== Data records ==
────────────────────────────────────────
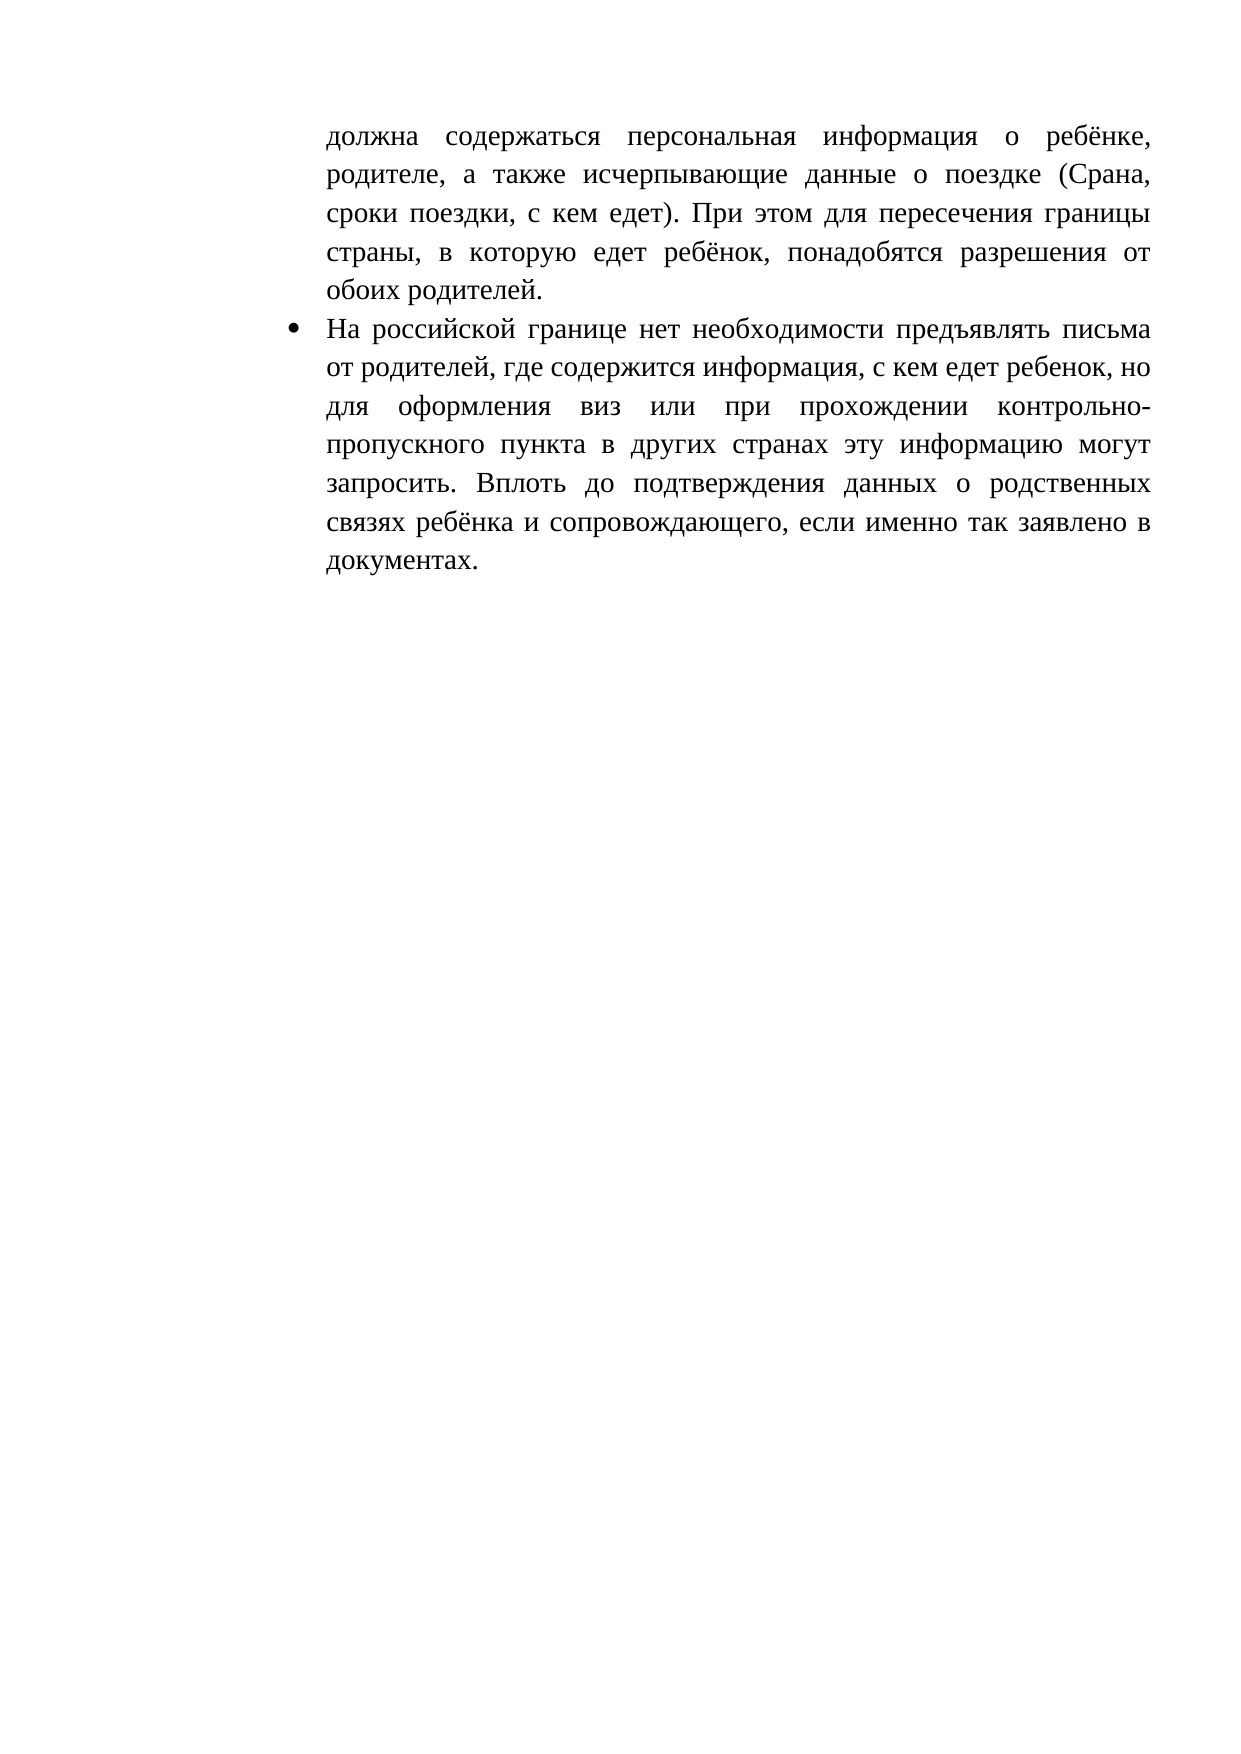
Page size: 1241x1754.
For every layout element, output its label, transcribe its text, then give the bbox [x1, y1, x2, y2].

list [288, 118, 1152, 306]
list На российской границе нет необходимости предъявлять письма от родителей, где содержится информация, с кем едет ребенок, но для оформления виз или при прохождении контрольно-пропускного пункта в других странах эту информацию могут запросить. Вплоть до подтверждения данных о родственных связях ребёнка и сопровождающего, если именно так заявлено в документах. [288, 311, 1152, 576]
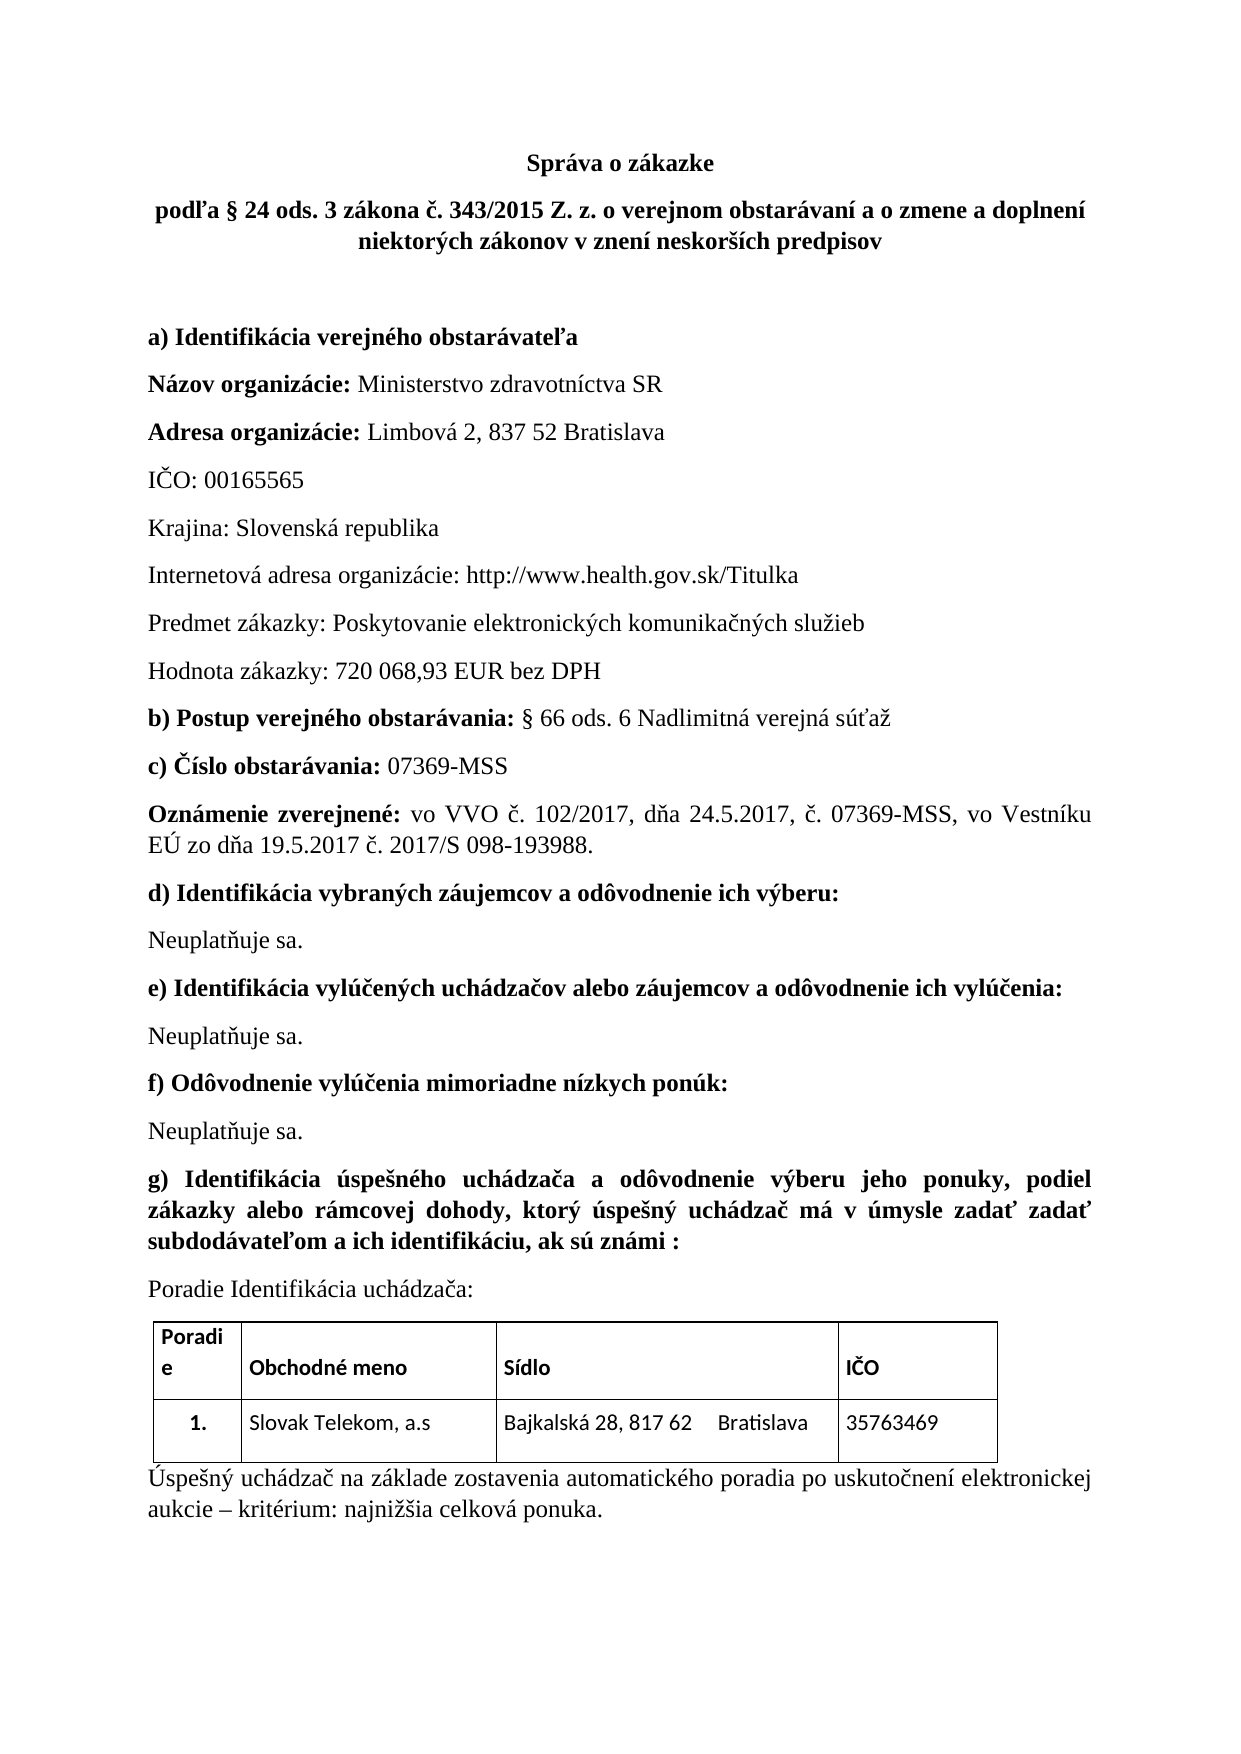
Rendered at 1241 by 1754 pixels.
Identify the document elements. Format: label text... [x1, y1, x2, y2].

text b) Postup verejného obstarávania: § 66 ods. 6 Nadlimitná verejná súťaž [148, 703, 1093, 732]
text Neuplatňuje sa. [148, 1021, 1093, 1049]
text Neuplatňuje sa. [148, 925, 1093, 954]
text Oznámenie zverejnené: vo VVO č. 102/2017, dňa 24.5.2017, č. 07369-MSS, vo Vestníku EÚ zo dňa 19.5.2017 č. 2017/S 098-193988. [148, 799, 1093, 859]
table_header Sídlo [497, 1323, 838, 1399]
text f) Odôvodnenie vylúčenia mimoriadne nízkych ponúk: [148, 1068, 1093, 1097]
text Internetová adresa organizácie: http://www.health.gov.sk/Titulka [148, 560, 1093, 589]
text a) Identifikácia verejného obstarávateľa [148, 322, 1093, 351]
text e) Identifikácia vylúčených uchádzačov alebo záujemcov a odôvodnenie ich vylúčenia: [148, 973, 1093, 1002]
table_cell 35763469 [839, 1400, 997, 1462]
text g) Identifikácia úspešného uchádzača a odôvodnenie výberu jeho ponuky, podiel zákazky alebo rámcovej dohody, ktorý úspešný uchádzač má v úmysle zadať zadať subdodávateľom a ich identifikáciu, ak sú známi : [148, 1164, 1093, 1255]
table_cell 1. [154, 1400, 241, 1462]
table_header Poradie [154, 1323, 241, 1399]
text Krajina: Slovenská republika [148, 513, 1093, 541]
text Názov organizácie: Ministerstvo zdravotníctva SR [148, 369, 1093, 398]
text Hodnota zákazky: 720 068,93 EUR bez DPH [148, 656, 1093, 684]
text c) Číslo obstarávania: 07369-MSS [148, 751, 1093, 780]
table_header Obchodné meno [242, 1323, 496, 1399]
text Predmet zákazky: Poskytovanie elektronických komunikačných služieb [148, 608, 1093, 637]
table_cell Slovak Telekom, a.s [242, 1400, 496, 1462]
text d) Identifikácia vybraných záujemcov a odôvodnenie ich výberu: [148, 878, 1093, 906]
table_header IČO [839, 1323, 997, 1399]
text Úspešný uchádzač na základe zostavenia automatického poradia po uskutočnení elektronickej aukcie – kritérium: najnižšia celková ponuka. [148, 1463, 1093, 1523]
text Neuplatňuje sa. [148, 1116, 1093, 1145]
text Adresa organizácie: Limbová 2, 837 52 Bratislava [148, 417, 1093, 446]
table_cell Bajkalská 28, 817 62 Bratislava [497, 1400, 838, 1462]
text Správa o zákazke [148, 148, 1093, 176]
text Poradie Identifikácia uchádzača: [148, 1274, 1093, 1302]
text IČO: 00165565 [148, 465, 1093, 494]
text podľa § 24 ods. 3 zákona č. 343/2015 Z. z. o verejnom obstarávaní a o zmene a doplnení niektorých zákonov v znení neskorších predpisov [148, 195, 1093, 255]
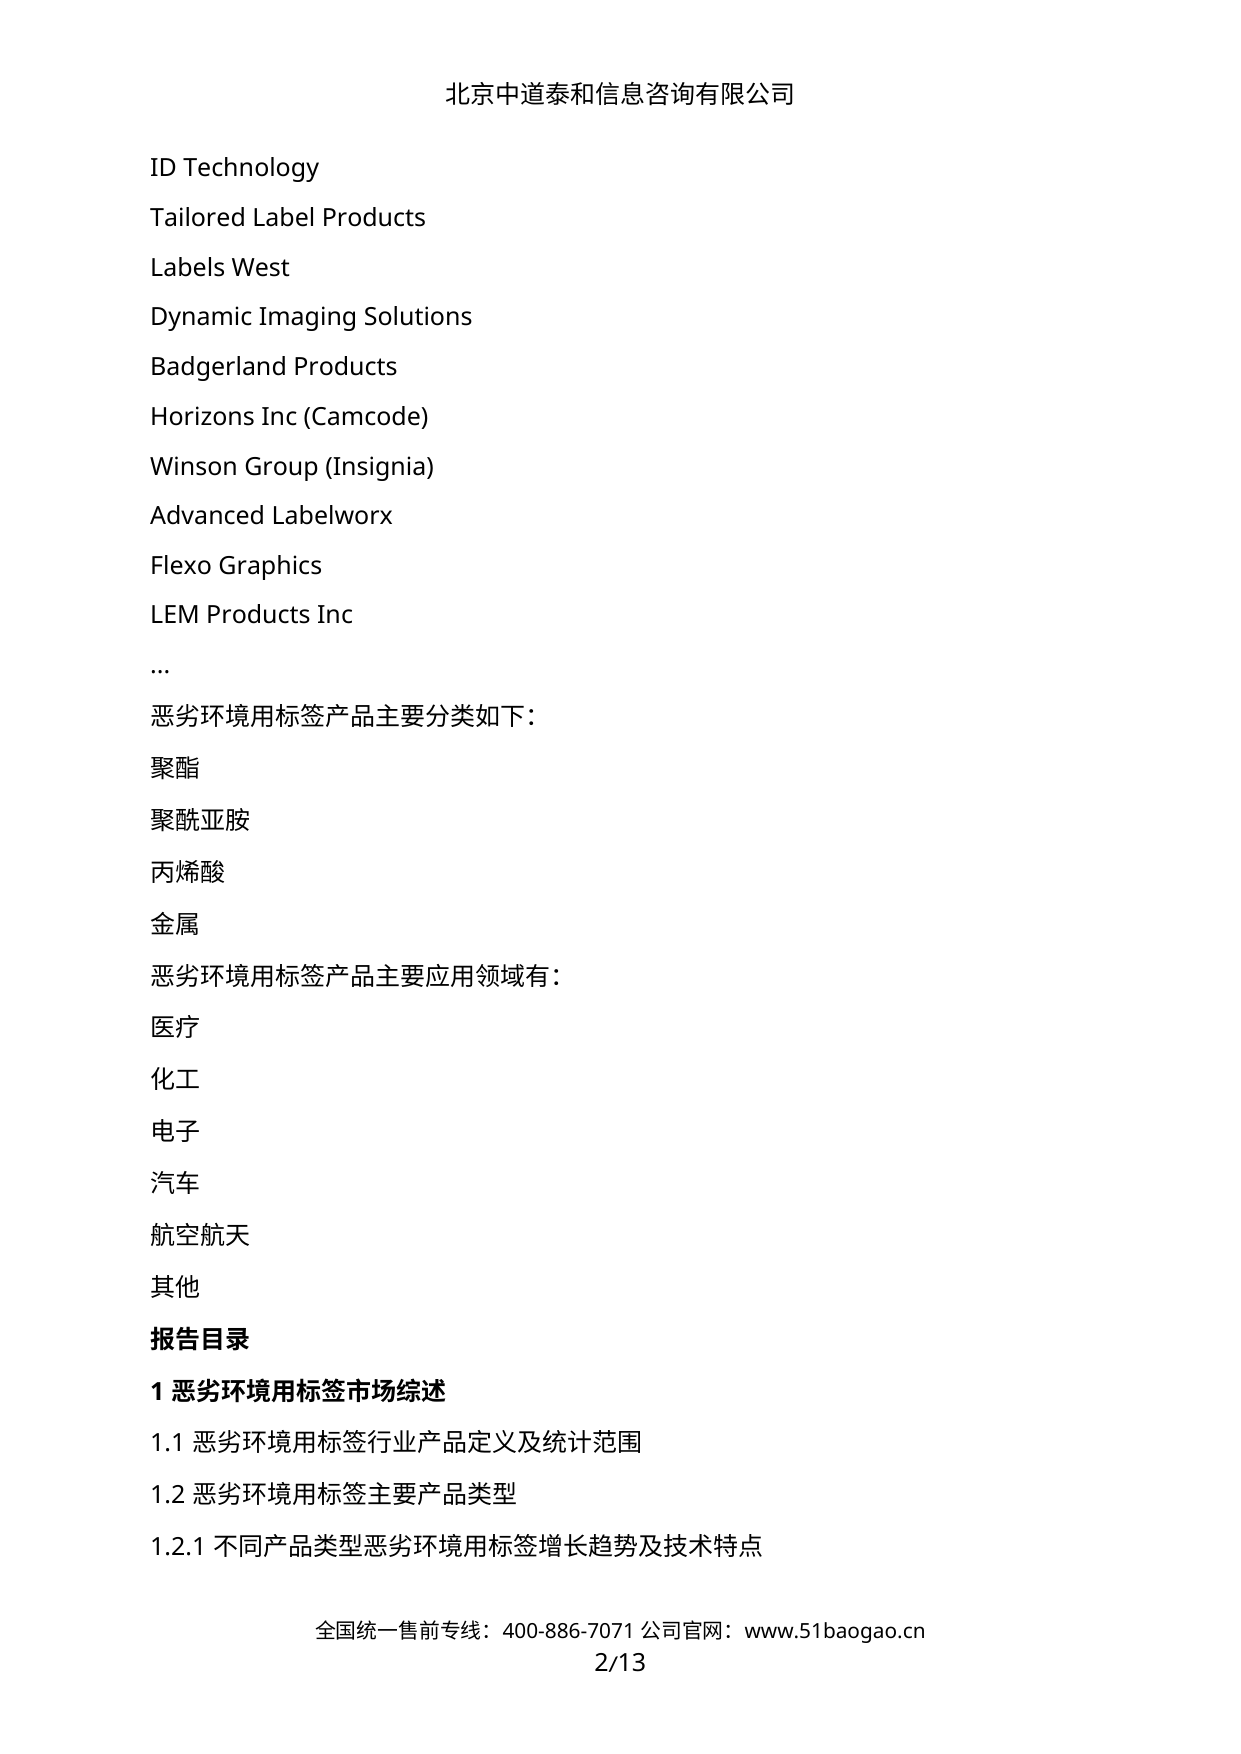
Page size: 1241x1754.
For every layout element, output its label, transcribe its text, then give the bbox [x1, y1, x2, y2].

text 1 恶劣环境用标签市场综述 [150, 1371, 1090, 1407]
text 聚酰亚胺 [150, 800, 1090, 837]
text 恶劣环境用标签产品主要分类如下： [150, 697, 1090, 733]
text Badgerland Products [150, 349, 1090, 383]
text 化工 [150, 1060, 1090, 1096]
text Tailored Label Products [150, 200, 1090, 234]
text 恶劣环境用标签产品主要应用领域有： [150, 956, 1090, 992]
text 航空航天 [150, 1215, 1090, 1252]
text 1.2 恶劣环境用标签主要产品类型 [150, 1475, 1090, 1511]
text 报告目录 [150, 1319, 1090, 1355]
text Winson Group (Insignia) [150, 448, 1090, 482]
text Flexo Graphics [150, 547, 1090, 582]
text 汽车 [150, 1163, 1090, 1200]
text LEM Products Inc [150, 597, 1090, 631]
text 其他 [150, 1267, 1090, 1303]
text 1.1 恶劣环境用标签行业产品定义及统计范围 [150, 1423, 1090, 1459]
text Advanced Labelworx [150, 498, 1090, 532]
text Horizons Inc (Camcode) [150, 398, 1090, 432]
text Labels West [150, 249, 1090, 283]
text 1.2.1 不同产品类型恶劣环境用标签增长趋势及技术特点 [150, 1527, 1090, 1563]
text ID Technology [150, 150, 1090, 184]
text 聚酯 [150, 748, 1090, 785]
text ... [150, 647, 1090, 681]
text 医疗 [150, 1008, 1090, 1044]
text Dynamic Imaging Solutions [150, 299, 1090, 333]
text 丙烯酸 [150, 852, 1090, 888]
text 电子 [150, 1112, 1090, 1148]
text 金属 [150, 904, 1090, 940]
────────────────────────────────────────
Every line above should be duplicated exactly; the pictures are to be left out.

== Output of the task ==
Page size: 1241x1754.
For every layout element, output its label, transcribe its text, then give the bbox [x1, y1, x2, y2].

list [288, 118, 1152, 306]
list На российской границе нет необходимости предъявлять письма от родителей, где содержится информация, с кем едет ребенок, но для оформления виз или при прохождении контрольно-пропускного пункта в других странах эту информацию могут запросить. Вплоть до подтверждения данных о родственных связях ребёнка и сопровождающего, если именно так заявлено в документах. [288, 311, 1152, 576]
Rendered at 1241 by 1754 pixels.
Identify the document elements. Format: label text... [x1, y1, x2, y2].

text b) Postup verejného obstarávania: § 66 ods. 6 Nadlimitná verejná súťaž [148, 703, 1093, 732]
text Neuplatňuje sa. [148, 1021, 1093, 1049]
text Neuplatňuje sa. [148, 925, 1093, 954]
text Oznámenie zverejnené: vo VVO č. 102/2017, dňa 24.5.2017, č. 07369-MSS, vo Vestníku EÚ zo dňa 19.5.2017 č. 2017/S 098-193988. [148, 799, 1093, 859]
table_header Sídlo [497, 1323, 838, 1399]
text f) Odôvodnenie vylúčenia mimoriadne nízkych ponúk: [148, 1068, 1093, 1097]
text Internetová adresa organizácie: http://www.health.gov.sk/Titulka [148, 560, 1093, 589]
text a) Identifikácia verejného obstarávateľa [148, 322, 1093, 351]
text e) Identifikácia vylúčených uchádzačov alebo záujemcov a odôvodnenie ich vylúčenia: [148, 973, 1093, 1002]
table_cell 35763469 [839, 1400, 997, 1462]
text g) Identifikácia úspešného uchádzača a odôvodnenie výberu jeho ponuky, podiel zákazky alebo rámcovej dohody, ktorý úspešný uchádzač má v úmysle zadať zadať subdodávateľom a ich identifikáciu, ak sú známi : [148, 1164, 1093, 1255]
table_cell 1. [154, 1400, 241, 1462]
table_header Poradie [154, 1323, 241, 1399]
text Krajina: Slovenská republika [148, 513, 1093, 541]
text Názov organizácie: Ministerstvo zdravotníctva SR [148, 369, 1093, 398]
text Hodnota zákazky: 720 068,93 EUR bez DPH [148, 656, 1093, 684]
text c) Číslo obstarávania: 07369-MSS [148, 751, 1093, 780]
table_header Obchodné meno [242, 1323, 496, 1399]
text Predmet zákazky: Poskytovanie elektronických komunikačných služieb [148, 608, 1093, 637]
table_cell Slovak Telekom, a.s [242, 1400, 496, 1462]
text d) Identifikácia vybraných záujemcov a odôvodnenie ich výberu: [148, 878, 1093, 906]
table_header IČO [839, 1323, 997, 1399]
text Úspešný uchádzač na základe zostavenia automatického poradia po uskutočnení elektronickej aukcie – kritérium: najnižšia celková ponuka. [148, 1463, 1093, 1523]
text Neuplatňuje sa. [148, 1116, 1093, 1145]
text Adresa organizácie: Limbová 2, 837 52 Bratislava [148, 417, 1093, 446]
table_cell Bajkalská 28, 817 62 Bratislava [497, 1400, 838, 1462]
text Správa o zákazke [148, 148, 1093, 176]
text Poradie Identifikácia uchádzača: [148, 1274, 1093, 1302]
text IČO: 00165565 [148, 465, 1093, 494]
text podľa § 24 ods. 3 zákona č. 343/2015 Z. z. o verejnom obstarávaní a o zmene a doplnení niektorých zákonov v znení neskorších predpisov [148, 195, 1093, 255]
Page size: 1241x1754.
For every layout element, output its label, transcribe its text, then give the bbox [x1, y1, x2, y2].

text 1 恶劣环境用标签市场综述 [150, 1371, 1090, 1407]
text 聚酰亚胺 [150, 800, 1090, 837]
text 恶劣环境用标签产品主要分类如下： [150, 697, 1090, 733]
text Badgerland Products [150, 349, 1090, 383]
text 化工 [150, 1060, 1090, 1096]
text Tailored Label Products [150, 200, 1090, 234]
text 恶劣环境用标签产品主要应用领域有： [150, 956, 1090, 992]
text 航空航天 [150, 1215, 1090, 1252]
text 1.2 恶劣环境用标签主要产品类型 [150, 1475, 1090, 1511]
text 报告目录 [150, 1319, 1090, 1355]
text Winson Group (Insignia) [150, 448, 1090, 482]
text Flexo Graphics [150, 547, 1090, 582]
text 汽车 [150, 1163, 1090, 1200]
text LEM Products Inc [150, 597, 1090, 631]
text 其他 [150, 1267, 1090, 1303]
text 1.1 恶劣环境用标签行业产品定义及统计范围 [150, 1423, 1090, 1459]
text Advanced Labelworx [150, 498, 1090, 532]
text Horizons Inc (Camcode) [150, 398, 1090, 432]
text Labels West [150, 249, 1090, 283]
text 1.2.1 不同产品类型恶劣环境用标签增长趋势及技术特点 [150, 1527, 1090, 1563]
text ID Technology [150, 150, 1090, 184]
text 聚酯 [150, 748, 1090, 785]
text ... [150, 647, 1090, 681]
text 医疗 [150, 1008, 1090, 1044]
text Dynamic Imaging Solutions [150, 299, 1090, 333]
text 丙烯酸 [150, 852, 1090, 888]
text 电子 [150, 1112, 1090, 1148]
text 金属 [150, 904, 1090, 940]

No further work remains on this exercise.